▶ **Task directions**
A verbatim copy of every record is required, and no pictures should be included.

▶ **Task material**
- - -
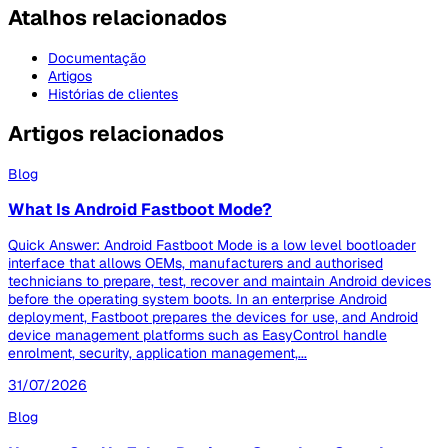
Atalhos relacionados
Documentação
Artigos
Histórias de clientes
Artigos relacionados
Blog
What Is Android Fastboot Mode?
Quick Answer: Android Fastboot Mode is a low level bootloader
interface that allows OEMs, manufacturers and authorised
technicians to prepare, test, recover and maintain Android devices
before the operating system boots. In an enterprise Android
deployment, Fastboot prepares the devices for use, and Android
device management platforms such as EasyControl handle
enrolment, security, application management,...
31/07/2026
Blog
- - -
▶ **Your response**
Atalhos relacionados
Documentação
Artigos
Histórias de clientes
Artigos relacionados
Blog
What Is Android Fastboot Mode?
Quick Answer: Android Fastboot Mode is a low level bootloader
interface that allows OEMs, manufacturers and authorised
technicians to prepare, test, recover and maintain Android devices
before the operating system boots. In an enterprise Android
deployment, Fastboot prepares the devices for use, and Android
device management platforms such as EasyControl handle
enrolment, security, application management,...
31/07/2026
Blog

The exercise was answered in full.